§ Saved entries
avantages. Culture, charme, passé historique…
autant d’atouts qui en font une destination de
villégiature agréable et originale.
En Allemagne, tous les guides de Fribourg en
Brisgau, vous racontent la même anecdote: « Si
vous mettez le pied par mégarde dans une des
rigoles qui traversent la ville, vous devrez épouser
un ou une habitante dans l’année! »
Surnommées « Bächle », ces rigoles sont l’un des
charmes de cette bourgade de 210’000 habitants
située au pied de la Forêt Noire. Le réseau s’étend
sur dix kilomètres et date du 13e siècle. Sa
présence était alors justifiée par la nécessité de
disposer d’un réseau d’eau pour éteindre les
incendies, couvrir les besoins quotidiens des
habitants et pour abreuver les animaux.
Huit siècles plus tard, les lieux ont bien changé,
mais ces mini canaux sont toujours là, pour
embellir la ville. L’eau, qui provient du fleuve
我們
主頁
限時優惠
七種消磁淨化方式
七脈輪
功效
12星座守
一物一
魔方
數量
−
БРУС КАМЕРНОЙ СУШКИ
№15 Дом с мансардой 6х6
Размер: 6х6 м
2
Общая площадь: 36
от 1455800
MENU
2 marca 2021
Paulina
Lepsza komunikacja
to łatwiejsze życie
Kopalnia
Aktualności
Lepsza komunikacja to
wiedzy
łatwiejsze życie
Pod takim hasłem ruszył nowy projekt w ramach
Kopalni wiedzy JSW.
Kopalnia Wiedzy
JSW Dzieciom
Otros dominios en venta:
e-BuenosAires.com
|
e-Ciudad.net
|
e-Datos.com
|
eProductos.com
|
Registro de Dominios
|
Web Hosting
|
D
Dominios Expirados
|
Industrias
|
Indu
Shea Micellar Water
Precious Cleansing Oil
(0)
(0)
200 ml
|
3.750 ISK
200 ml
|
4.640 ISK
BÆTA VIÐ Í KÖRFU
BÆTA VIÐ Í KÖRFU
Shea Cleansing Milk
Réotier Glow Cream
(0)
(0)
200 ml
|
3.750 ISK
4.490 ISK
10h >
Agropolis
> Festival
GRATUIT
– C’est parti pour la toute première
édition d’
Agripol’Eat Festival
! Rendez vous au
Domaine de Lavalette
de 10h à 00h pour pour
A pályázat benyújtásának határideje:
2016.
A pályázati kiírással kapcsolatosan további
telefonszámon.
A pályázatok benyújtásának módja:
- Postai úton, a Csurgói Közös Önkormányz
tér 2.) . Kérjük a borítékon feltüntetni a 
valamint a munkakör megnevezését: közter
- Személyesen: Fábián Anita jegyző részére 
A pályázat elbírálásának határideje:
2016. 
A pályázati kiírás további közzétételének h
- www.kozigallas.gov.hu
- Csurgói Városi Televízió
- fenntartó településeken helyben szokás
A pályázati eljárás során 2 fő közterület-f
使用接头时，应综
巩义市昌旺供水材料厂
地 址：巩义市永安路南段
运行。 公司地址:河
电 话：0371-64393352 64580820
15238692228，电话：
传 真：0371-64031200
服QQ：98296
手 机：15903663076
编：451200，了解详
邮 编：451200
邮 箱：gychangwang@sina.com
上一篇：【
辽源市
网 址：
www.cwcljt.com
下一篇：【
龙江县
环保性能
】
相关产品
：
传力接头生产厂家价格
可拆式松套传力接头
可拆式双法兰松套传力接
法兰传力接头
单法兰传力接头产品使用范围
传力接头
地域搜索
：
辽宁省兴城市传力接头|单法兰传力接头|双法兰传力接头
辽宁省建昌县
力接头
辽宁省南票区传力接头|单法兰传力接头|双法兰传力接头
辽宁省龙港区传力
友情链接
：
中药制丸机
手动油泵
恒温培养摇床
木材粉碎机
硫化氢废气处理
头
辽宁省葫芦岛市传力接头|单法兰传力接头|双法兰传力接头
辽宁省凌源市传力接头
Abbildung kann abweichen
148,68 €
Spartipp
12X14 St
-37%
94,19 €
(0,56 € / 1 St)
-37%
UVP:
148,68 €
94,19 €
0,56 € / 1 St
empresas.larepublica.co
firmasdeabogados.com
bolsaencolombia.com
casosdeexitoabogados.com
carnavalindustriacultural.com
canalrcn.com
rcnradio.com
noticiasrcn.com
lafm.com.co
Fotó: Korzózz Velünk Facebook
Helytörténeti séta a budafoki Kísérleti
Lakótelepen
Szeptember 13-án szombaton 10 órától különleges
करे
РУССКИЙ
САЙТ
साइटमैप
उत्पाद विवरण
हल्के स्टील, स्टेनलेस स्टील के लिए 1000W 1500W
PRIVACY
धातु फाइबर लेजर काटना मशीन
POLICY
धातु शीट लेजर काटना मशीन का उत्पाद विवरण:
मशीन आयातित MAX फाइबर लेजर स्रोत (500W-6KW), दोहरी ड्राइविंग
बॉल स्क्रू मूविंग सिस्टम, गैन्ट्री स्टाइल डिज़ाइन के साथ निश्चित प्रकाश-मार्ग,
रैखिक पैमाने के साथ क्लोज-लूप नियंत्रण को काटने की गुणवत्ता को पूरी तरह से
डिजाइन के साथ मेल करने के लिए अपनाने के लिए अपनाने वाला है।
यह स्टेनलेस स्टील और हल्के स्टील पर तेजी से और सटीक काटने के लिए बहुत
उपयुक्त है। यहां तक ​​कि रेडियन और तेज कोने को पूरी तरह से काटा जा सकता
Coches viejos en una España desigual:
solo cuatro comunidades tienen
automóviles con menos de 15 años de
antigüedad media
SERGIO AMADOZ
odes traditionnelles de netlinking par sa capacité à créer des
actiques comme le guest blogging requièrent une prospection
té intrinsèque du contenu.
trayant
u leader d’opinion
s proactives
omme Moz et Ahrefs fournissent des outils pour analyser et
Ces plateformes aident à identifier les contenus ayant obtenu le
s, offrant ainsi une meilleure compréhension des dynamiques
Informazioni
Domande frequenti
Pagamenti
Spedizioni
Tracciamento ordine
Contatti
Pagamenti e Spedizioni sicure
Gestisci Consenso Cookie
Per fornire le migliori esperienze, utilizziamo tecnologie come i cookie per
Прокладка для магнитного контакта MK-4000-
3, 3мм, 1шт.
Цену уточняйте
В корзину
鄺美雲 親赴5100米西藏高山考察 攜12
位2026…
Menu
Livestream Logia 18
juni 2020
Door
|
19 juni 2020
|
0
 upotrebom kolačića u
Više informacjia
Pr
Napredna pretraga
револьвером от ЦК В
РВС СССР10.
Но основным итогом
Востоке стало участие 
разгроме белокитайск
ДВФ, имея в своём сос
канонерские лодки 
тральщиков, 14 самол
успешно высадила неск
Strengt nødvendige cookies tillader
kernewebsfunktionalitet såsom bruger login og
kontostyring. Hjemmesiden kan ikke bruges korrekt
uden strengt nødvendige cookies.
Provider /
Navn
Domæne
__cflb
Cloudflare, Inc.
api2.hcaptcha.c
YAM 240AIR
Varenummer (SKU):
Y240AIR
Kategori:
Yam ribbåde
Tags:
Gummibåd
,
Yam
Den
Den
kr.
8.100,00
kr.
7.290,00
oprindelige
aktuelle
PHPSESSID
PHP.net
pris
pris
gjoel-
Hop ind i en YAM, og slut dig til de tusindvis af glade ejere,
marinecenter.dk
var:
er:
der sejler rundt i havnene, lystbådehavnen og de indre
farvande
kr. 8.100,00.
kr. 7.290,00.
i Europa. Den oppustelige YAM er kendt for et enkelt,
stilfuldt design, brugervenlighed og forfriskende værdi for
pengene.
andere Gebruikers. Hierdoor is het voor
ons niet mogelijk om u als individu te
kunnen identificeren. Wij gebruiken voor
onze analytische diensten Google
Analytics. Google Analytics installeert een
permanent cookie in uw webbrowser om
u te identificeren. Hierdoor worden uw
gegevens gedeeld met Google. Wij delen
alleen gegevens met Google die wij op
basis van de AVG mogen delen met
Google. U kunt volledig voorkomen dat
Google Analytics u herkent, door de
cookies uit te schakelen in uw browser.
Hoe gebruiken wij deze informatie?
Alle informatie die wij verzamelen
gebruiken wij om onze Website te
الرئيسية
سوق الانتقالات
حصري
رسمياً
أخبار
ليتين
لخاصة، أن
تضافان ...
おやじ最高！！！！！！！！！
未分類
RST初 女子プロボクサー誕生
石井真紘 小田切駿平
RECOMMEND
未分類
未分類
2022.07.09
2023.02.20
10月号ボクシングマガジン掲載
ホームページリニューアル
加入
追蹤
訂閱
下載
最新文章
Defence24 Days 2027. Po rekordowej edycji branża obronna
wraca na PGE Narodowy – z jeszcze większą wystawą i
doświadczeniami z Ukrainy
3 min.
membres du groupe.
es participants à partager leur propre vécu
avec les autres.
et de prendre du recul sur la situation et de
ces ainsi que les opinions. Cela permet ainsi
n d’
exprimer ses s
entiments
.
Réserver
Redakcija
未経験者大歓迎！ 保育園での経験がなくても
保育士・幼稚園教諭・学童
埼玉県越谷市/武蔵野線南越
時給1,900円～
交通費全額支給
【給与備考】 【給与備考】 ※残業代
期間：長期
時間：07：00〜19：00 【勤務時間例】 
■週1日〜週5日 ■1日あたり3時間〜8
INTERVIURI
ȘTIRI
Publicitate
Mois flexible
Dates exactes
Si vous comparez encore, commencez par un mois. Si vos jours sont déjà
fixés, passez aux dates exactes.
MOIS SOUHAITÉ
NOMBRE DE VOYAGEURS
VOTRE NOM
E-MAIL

§ Task directions
Arrange the lines of the items above as a JSON list of strings, one string per line, covering the stretch from the start of the items through the line that contains "vous mettez le pied par mégarde dans une des". Include both ends and leave out blank lines.

§ Your solution
[
  "avantages. Culture, charme, passé historique…",
  "autant d’atouts qui en font une destination de",
  "villégiature agréable et originale.",
  "En Allemagne, tous les guides de Fribourg en",
  "Brisgau, vous racontent la même anecdote: « Si",
  "vous mettez le pied par mégarde dans une des"
]